Learning Methodologies to Generate Kernel-Learning-Based Image Downscaler for Arbitrary Scaling Factors

Sung In Cho; Suk-Ju Kang

doi:10.1109/TIP.2021.3073316

Learning Methodologies to Generate Kernel-Learning-Based Image Downscaler for Arbitrary Scaling Factors

IEEE Trans Image Process. 2021:30:4526-4539. doi: 10.1109/TIP.2021.3073316. Epub 2021 Apr 27.

Authors

Sung In Cho, Suk-Ju Kang

PMID: 33877975
DOI: 10.1109/TIP.2021.3073316

Abstract

Displays and content have various resolutions and aspect ratios, requiring an image downscaler to adaptively reduce the image resolution. However, research on downscaling has garnered less attention than upscaling, including super-resolution. In practical display systems, simple interpolation, such as a bicubic filter that cannot preserve image details well, is still widely used for image downscaling rather than frame optimization-based or learning-based methods because of following reasons: frame optimization-based methods can effectively preserve image details after downscaling but are difficult to implement due to hardware costs. Learning-based methods have not been developed because defining a target downscaled image for training is difficult and training all downscaling factors is impossible.

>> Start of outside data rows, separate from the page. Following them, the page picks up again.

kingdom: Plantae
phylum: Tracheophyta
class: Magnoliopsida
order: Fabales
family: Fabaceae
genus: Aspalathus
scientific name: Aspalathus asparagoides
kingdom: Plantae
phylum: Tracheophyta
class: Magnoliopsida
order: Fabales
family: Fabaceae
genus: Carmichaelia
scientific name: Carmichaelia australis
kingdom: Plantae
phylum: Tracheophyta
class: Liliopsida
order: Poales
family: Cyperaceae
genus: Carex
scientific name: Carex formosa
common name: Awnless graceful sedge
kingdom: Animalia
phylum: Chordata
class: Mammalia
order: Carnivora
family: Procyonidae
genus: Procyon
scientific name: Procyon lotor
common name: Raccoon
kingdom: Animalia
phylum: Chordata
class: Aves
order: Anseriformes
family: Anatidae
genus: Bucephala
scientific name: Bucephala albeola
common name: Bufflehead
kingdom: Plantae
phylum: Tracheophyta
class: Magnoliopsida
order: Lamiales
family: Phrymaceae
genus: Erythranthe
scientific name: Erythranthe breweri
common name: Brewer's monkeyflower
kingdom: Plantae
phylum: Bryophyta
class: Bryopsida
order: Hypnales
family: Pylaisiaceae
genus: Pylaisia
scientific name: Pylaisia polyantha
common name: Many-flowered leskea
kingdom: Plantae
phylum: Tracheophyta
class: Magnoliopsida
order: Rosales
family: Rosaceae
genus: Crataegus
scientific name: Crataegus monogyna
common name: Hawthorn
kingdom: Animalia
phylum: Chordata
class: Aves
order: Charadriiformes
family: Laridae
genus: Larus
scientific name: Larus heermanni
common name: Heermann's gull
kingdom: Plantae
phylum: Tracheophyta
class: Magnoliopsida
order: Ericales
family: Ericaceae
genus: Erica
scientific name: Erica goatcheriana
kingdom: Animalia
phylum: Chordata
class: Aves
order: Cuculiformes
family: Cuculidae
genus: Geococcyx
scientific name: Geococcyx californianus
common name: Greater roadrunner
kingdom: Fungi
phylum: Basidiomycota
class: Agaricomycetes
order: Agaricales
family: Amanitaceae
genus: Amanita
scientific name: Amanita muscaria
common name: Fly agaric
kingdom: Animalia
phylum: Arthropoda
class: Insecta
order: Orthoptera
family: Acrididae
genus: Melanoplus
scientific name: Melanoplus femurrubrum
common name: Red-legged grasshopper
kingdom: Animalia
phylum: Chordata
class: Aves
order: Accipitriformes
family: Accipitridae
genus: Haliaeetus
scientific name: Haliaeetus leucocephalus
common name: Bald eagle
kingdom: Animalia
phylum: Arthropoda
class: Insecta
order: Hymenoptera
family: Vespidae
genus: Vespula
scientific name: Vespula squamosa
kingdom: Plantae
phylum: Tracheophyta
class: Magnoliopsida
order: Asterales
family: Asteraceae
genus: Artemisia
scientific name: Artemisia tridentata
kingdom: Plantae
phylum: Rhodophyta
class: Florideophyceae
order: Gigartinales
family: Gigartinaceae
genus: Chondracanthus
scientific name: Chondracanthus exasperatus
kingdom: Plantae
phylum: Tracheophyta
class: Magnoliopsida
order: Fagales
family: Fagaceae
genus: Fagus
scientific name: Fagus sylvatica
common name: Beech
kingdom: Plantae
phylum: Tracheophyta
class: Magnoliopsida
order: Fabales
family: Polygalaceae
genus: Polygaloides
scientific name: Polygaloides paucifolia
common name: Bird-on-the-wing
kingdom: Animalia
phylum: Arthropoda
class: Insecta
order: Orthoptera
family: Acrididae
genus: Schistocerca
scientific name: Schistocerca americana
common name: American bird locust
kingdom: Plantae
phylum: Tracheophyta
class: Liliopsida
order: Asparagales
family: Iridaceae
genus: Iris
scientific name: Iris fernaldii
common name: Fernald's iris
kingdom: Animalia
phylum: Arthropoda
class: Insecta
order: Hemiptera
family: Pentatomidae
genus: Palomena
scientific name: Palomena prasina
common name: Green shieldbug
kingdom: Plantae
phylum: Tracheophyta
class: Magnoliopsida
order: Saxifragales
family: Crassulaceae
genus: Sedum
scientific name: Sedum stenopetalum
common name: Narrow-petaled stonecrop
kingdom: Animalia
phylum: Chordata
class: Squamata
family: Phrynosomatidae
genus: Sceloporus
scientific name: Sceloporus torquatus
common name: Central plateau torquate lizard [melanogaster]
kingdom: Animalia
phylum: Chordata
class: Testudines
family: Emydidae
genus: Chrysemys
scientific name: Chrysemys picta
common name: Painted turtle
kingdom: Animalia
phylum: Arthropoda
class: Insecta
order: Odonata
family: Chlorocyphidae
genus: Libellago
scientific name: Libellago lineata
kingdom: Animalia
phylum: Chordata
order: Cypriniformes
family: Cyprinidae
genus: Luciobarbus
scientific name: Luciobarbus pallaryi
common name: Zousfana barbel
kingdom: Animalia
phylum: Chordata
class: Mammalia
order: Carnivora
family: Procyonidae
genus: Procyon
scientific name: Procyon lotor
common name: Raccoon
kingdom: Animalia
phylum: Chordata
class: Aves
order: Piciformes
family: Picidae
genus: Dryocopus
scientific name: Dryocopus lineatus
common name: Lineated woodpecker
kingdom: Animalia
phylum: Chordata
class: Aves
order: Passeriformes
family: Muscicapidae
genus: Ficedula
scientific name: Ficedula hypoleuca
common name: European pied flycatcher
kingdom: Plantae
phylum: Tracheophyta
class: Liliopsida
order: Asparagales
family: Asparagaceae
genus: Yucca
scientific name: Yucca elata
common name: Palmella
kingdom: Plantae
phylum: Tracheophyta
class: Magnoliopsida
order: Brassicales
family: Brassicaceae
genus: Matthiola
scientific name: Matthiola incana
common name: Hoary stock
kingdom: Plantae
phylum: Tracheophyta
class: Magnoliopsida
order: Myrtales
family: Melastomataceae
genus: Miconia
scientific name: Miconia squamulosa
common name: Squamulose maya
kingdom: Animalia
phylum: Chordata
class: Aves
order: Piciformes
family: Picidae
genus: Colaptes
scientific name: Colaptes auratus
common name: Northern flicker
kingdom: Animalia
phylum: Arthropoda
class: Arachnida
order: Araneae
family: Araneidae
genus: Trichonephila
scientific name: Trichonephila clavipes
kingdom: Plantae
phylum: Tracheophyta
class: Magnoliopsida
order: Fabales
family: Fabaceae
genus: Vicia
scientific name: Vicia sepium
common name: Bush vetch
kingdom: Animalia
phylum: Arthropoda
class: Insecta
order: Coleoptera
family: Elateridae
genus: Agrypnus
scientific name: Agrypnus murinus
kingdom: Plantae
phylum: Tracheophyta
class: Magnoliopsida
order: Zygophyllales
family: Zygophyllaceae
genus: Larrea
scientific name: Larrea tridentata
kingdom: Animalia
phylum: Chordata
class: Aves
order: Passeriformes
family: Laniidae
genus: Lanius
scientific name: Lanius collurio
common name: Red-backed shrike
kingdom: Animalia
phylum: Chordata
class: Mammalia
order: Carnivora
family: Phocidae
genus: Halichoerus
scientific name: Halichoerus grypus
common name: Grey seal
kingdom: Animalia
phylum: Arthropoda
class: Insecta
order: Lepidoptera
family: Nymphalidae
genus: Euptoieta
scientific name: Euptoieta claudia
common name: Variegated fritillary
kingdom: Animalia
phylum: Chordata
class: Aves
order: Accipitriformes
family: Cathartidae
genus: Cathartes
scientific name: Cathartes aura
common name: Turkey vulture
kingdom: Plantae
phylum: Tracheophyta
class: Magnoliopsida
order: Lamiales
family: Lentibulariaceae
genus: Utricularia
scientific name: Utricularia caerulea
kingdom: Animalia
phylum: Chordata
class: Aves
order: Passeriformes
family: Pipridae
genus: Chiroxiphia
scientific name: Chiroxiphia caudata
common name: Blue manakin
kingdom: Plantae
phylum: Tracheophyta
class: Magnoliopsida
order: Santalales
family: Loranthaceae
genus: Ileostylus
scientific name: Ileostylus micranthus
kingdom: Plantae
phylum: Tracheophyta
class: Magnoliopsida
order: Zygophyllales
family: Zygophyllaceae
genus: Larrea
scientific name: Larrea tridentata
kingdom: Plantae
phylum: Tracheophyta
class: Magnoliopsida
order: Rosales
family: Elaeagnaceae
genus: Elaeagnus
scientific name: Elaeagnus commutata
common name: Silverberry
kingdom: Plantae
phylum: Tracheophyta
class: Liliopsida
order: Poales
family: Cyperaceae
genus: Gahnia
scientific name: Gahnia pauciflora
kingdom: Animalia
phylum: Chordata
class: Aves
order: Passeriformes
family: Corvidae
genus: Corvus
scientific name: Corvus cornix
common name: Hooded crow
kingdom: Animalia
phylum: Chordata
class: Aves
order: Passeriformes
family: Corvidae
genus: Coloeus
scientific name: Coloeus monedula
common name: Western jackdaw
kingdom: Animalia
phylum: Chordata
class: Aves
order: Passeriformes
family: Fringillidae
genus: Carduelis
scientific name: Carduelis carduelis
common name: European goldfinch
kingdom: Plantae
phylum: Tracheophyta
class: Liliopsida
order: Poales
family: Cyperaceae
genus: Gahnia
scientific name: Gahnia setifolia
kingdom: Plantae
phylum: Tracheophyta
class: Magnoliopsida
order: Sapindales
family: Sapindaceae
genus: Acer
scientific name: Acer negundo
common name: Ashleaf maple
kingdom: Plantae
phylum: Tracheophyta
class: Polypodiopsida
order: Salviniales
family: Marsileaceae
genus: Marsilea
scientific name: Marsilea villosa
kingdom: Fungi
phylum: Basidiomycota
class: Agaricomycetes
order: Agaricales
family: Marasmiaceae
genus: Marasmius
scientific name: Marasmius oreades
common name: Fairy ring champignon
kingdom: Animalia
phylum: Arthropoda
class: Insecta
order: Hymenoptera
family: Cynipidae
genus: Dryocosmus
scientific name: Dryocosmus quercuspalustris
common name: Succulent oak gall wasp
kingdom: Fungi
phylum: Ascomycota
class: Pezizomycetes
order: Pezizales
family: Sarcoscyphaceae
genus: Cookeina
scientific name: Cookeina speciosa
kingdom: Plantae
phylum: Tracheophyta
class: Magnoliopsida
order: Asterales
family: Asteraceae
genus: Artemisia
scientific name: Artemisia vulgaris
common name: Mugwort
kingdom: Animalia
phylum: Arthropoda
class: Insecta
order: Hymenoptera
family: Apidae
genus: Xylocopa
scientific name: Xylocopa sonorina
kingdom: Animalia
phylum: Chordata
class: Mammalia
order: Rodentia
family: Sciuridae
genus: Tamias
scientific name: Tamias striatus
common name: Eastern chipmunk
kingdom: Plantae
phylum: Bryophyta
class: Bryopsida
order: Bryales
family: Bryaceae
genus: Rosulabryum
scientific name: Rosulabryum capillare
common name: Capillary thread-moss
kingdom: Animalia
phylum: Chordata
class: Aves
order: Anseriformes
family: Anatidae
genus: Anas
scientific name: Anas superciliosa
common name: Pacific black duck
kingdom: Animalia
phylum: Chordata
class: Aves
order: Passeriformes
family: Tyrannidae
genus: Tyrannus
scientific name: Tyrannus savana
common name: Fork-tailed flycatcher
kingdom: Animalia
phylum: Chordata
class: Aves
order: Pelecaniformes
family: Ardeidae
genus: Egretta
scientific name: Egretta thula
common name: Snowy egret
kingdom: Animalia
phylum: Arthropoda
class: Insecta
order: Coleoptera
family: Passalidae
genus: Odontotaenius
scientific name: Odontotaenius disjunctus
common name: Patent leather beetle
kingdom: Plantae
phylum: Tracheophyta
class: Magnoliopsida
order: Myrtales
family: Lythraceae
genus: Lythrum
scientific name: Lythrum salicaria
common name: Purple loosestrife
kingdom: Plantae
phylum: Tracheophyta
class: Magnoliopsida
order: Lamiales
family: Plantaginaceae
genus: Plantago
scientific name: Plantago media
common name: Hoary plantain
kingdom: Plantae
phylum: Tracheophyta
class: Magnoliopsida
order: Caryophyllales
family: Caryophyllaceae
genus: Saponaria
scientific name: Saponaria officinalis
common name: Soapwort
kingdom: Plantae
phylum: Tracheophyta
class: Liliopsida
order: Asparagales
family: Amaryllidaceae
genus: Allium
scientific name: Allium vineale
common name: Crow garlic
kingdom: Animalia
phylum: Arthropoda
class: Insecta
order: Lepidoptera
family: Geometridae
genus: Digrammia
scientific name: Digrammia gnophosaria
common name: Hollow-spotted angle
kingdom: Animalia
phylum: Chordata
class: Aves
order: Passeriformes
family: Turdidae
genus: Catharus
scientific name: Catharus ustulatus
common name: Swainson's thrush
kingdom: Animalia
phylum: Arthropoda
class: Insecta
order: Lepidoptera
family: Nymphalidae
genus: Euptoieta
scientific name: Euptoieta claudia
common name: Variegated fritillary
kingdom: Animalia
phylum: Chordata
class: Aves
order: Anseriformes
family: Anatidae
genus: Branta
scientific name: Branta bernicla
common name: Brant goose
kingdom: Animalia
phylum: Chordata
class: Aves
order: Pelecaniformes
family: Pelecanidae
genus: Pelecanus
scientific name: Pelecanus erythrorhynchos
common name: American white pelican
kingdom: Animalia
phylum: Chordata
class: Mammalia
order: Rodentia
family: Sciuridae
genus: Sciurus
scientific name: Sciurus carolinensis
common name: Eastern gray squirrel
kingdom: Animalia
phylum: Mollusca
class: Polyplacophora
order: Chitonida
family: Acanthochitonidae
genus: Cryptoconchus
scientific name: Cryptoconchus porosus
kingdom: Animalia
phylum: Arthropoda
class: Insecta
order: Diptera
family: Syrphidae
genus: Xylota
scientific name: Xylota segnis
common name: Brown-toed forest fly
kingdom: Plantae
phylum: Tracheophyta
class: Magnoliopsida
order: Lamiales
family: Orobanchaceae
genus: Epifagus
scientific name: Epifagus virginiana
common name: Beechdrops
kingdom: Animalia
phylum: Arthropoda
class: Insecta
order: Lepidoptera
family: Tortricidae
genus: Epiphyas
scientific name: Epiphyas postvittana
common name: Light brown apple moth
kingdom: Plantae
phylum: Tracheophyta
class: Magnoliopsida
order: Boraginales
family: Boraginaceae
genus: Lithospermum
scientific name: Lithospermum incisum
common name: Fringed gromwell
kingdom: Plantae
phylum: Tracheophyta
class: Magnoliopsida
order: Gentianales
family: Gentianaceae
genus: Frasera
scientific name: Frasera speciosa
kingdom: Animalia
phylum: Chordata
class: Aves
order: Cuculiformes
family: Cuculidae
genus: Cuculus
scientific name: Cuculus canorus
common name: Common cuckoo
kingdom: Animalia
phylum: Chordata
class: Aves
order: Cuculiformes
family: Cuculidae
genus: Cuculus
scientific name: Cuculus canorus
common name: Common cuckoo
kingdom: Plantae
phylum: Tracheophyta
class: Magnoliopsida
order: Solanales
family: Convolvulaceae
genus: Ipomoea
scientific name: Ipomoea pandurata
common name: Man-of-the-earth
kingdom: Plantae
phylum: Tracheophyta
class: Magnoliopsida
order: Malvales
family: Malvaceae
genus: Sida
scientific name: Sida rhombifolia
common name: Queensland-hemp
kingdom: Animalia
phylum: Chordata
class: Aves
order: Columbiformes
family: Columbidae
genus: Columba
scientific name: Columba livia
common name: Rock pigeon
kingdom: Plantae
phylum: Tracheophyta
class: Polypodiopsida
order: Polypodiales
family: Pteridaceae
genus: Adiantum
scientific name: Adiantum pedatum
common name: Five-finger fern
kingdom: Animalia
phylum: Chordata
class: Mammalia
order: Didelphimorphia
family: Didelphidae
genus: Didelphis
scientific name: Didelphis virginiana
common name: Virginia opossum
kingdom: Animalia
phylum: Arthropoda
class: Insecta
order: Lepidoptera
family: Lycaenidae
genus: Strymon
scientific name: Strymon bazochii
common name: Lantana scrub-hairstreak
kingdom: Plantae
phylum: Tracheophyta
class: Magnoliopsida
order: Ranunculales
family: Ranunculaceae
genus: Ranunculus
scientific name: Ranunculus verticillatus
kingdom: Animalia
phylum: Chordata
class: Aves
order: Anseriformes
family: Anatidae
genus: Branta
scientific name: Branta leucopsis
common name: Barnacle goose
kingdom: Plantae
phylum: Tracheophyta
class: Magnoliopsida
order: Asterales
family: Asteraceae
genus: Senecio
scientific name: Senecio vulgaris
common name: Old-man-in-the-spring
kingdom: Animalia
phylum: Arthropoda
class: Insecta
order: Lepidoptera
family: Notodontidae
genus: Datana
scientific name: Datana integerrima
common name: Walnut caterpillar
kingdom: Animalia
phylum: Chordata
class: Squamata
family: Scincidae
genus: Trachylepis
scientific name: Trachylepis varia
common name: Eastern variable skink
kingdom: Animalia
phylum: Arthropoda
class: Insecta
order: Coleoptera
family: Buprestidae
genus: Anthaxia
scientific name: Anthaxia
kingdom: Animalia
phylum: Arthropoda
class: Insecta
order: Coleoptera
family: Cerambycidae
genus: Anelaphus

We propose a novel kernel-learning-based image downscaler to improve detail-preservation quality while supporting arbitrary downscaling factors using simple linear mapping. For this, a method to produce the ideal target downscaling result considering aliasing artifacts and detail preservation after downscaling is proposed. Then, we propose a training technique using the positional relationship between input and output pixels and a hierarchical region analysis to reproduce target images through simple kernel-based linear mapping. Lastly, a kernel-sharing technique is proposed to generate downscaling results for downscaling factors using a minimum number of trained kernels. In the simulation results, the proposed method demonstrated excellent edge preservation by improving the recall, precision, and F1 score, measuring the edge consistency between input and downscaled images, by up to 0.141, 0.079, 0.053, respectively, compared to benchmark methods. In a paired-comparison-based user study, the proposed method obtained the highest preference among benchmark methods using simple operations.